Kabar24.com, JAKARTA--Pengamat Hukum Agraria dari Universitas 17 Agustus 1945 Surabaya, Sri Setiyaji menilai tanah kesultanan yang menjadi buah bibir dinilai sudah sesuai dengan hukum dan UU No.13/2012 tentang keistimewaan.
"Artinya, bahwa UU 13/12 memberikan sepenuhnya dalam bidang pertanahan, itu kewenangan yang diberikan oleh undang-undang," tuturnya di Jakarta, Jumat (7/10).
Seperti diketahui, salah satu Provinsi yang diberikan Hak Keistimewaan adalah Yogyakarta. Keistimewaan tersebut tidak serta merta diperoleh tanpa alasan konstitusional dan historis.

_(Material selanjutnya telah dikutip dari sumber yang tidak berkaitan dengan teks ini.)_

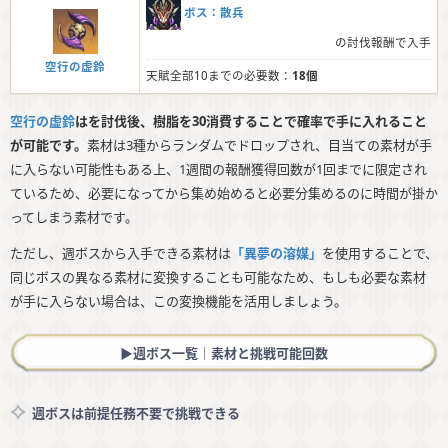
ボス：散兵
の討伐報酬で入手
空行の虚鈴
天賦全部10までの必要数：
18個
空行の虚鈴
はを討伐後、樹脂を30消費することで確率で手に入れること
が可能です。
素材は3種からランダムでドロップされ、目当ての素材が手
に入らない可能性もある上、1週間の報酬獲得回数が1回までに限定され
ているため、必要になってから集め始めると必要分集めるのに時間が掛か
ってしまう素材です。
ただし、週ボスから入手できる素材は
「異夢の溶媒」
を使用することで、
同じボスの異なる素材に変換することも可能なため、もしも必要な素材
が手に入らない場合は、この変換機能を活用しましょう。
▶︎週ボス一覧｜素材と挑戦可能回数
週ボスは前提任務不要で挑戦できる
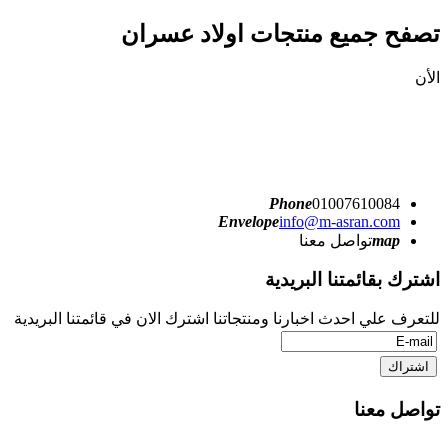
تصفح جميع منتجات اولاد عسران
الأن
Phone
01007610084
Envelope
info@m-asran.com
map
تواصل معنا
اشترك بقائمتنا البريدية
للتعرف علي احدث اخبارنا ومنتجاتنا اشترك الان في قائمتنا البريدية
تواصل معنا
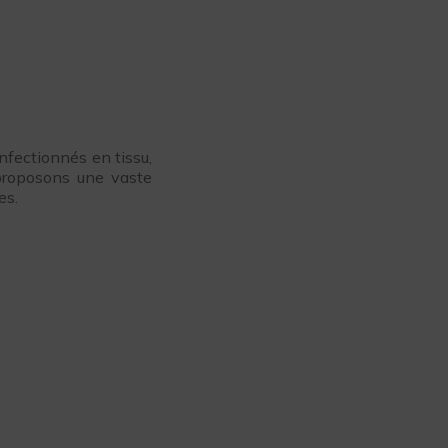
onfectionnés en tissu,
 proposons une vaste
es.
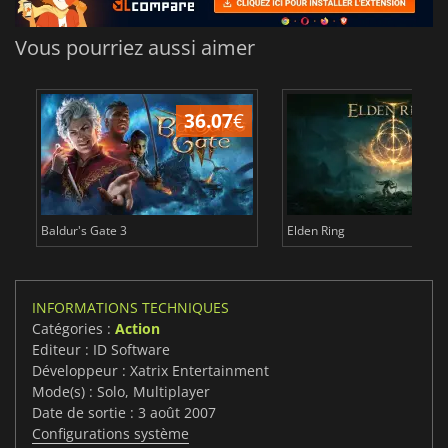
Vous pourriez aussi aimer
36.07
€
2
Baldur's Gate 3
Elden Ring
INFORMATIONS TECHNIQUES
Catégories :
Action
Editeur : ID Software
Développeur : Xatrix Entertainment
Mode(s) : Solo, Multiplayer
Date de sortie : 3 août 2007
Configurations système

Sebelum Republik Indonesia berdiri, sudah memiliki pemerintahannya sendiri sebagaimana disebut dalam pasal 18 UU 1945 sebagai "Susunan Asli".
Kemudian kedudukan tersebut diperkuat dengan pernyataan Sri Sultan Hamengku Buwono IX pada tanggal 5 September 1945 bahwa Negeri Yogyakarta bersifat Kerajaan dan merupakan bagian dari Negara Kesatuan Republik Indonesia. Berdasarkan UU No. 3 tahun 1950 junto UU No.19 tahun 1950.

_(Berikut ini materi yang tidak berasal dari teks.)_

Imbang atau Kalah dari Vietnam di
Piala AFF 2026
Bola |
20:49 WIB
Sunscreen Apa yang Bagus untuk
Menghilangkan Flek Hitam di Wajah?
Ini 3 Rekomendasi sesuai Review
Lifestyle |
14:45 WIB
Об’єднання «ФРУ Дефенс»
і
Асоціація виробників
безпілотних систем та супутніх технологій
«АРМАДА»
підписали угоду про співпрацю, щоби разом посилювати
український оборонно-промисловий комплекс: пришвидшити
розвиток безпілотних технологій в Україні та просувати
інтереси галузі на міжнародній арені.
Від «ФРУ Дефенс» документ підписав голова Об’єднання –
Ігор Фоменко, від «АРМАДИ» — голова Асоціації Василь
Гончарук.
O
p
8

Yogyakarta kemudian ditetapkan sebagai Daerah Istimewa (DIY) yang setara dengan daerah tingkat I (provinsi). Berdasarkan pasal 4 ayat (1) UU No. 3 tahun 1950, DIY mendapat kewenangan untuk mengurus beberapa hal dalam rumah tangganya sendiri, salah satu diantaranya bidang keagrariaan atau pertanahan.
Menurut Sri, jika dilihat dalam Undang-undang pertanahan, apabila dilihat dalam asas UUPA, salah satunya asas yang dikuasai oleh negara bahwa Tanah Pakualam dan Tanah Kesultanan, itu bukan bagian dari tanah swatantra.

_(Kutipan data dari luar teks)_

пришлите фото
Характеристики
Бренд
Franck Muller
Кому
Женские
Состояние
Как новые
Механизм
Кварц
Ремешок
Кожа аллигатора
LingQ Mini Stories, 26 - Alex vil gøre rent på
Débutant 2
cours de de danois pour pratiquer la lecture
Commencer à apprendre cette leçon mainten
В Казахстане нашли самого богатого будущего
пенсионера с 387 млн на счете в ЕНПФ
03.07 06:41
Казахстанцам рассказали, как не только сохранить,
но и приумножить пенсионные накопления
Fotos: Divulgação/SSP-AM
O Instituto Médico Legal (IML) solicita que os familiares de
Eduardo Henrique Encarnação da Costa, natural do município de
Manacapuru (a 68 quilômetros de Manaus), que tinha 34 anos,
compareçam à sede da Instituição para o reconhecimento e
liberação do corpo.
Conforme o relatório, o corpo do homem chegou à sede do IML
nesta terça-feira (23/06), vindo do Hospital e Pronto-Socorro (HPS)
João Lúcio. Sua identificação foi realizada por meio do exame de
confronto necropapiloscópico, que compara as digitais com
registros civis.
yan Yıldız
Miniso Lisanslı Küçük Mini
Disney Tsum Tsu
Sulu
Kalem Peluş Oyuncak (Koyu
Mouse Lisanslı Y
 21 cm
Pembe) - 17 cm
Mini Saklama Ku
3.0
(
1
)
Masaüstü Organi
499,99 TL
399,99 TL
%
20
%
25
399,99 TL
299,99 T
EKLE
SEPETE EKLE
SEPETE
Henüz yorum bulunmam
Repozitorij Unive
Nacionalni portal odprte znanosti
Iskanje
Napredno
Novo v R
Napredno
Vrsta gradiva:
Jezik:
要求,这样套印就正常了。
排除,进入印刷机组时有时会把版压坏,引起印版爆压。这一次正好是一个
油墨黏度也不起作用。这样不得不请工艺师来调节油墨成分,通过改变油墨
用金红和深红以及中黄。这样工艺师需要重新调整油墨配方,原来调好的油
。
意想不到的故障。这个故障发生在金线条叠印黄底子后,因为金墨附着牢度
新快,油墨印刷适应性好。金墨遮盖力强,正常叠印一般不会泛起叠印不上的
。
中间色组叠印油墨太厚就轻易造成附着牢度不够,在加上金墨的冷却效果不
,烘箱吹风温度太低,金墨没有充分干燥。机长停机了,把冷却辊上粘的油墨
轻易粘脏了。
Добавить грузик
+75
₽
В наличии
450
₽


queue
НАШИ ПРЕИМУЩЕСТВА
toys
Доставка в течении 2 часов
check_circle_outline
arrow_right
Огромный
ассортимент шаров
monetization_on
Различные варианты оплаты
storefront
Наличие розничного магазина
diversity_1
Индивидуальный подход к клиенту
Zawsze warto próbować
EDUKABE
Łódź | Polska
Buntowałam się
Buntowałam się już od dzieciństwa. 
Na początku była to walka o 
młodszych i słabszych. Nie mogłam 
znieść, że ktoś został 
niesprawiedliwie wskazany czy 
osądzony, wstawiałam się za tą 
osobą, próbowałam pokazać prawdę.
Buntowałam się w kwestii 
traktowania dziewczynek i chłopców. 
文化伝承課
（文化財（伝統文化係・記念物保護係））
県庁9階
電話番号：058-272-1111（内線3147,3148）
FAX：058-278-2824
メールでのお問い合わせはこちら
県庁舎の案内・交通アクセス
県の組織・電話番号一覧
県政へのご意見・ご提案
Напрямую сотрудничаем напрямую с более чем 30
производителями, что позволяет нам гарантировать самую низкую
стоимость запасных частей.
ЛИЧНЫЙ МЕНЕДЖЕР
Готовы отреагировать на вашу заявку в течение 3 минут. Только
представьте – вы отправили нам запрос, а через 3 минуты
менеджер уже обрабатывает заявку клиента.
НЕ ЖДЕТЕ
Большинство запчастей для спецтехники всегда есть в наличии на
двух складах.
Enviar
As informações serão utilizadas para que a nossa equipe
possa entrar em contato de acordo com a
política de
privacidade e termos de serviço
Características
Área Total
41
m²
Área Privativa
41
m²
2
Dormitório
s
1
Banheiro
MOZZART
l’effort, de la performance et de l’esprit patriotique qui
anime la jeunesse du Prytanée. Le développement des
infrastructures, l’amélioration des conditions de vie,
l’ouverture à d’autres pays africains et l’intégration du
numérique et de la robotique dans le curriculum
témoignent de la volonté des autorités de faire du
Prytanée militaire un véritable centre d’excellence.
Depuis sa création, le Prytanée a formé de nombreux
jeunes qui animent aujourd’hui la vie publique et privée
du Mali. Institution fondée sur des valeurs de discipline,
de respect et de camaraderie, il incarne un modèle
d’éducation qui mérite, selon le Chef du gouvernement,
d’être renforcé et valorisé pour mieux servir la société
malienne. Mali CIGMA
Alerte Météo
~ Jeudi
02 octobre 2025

"Kalau negara memberikan sebagian kepada daerah swatantra, disitu ada persoalan, tapi disini Yogyakata tidak termasuk dalam daerah swatantra, sehingga hak yang dimiliki itu ada sebelum proklamasi," paparnya.
Sementara itu, pengamat hukum agraria dari Universitas Gajah Mada, Suyitno mengemukakan tanah kesultanan sampai saat ini dinilai masih banyak yang digunakan oleh masyarakat untuk kepentingan dan kesejahteraan masyarakat. Dia juga mengatakan sampai saat ini luas tanah yang dimiliki kesultanan masih belum diketahui dengan pasti, mengingat tanah tersebut banyak digunakan oleh masyarakat untuk kehidupan.
"Sekarang kan yang dibicarakan itu soal sejarah dan faktanya seperti apa. Sultan itu kan maksudnya menata untuk rakyat dan mewujudkan apa yang menjadi kesejahteraan masyarakat," katanya.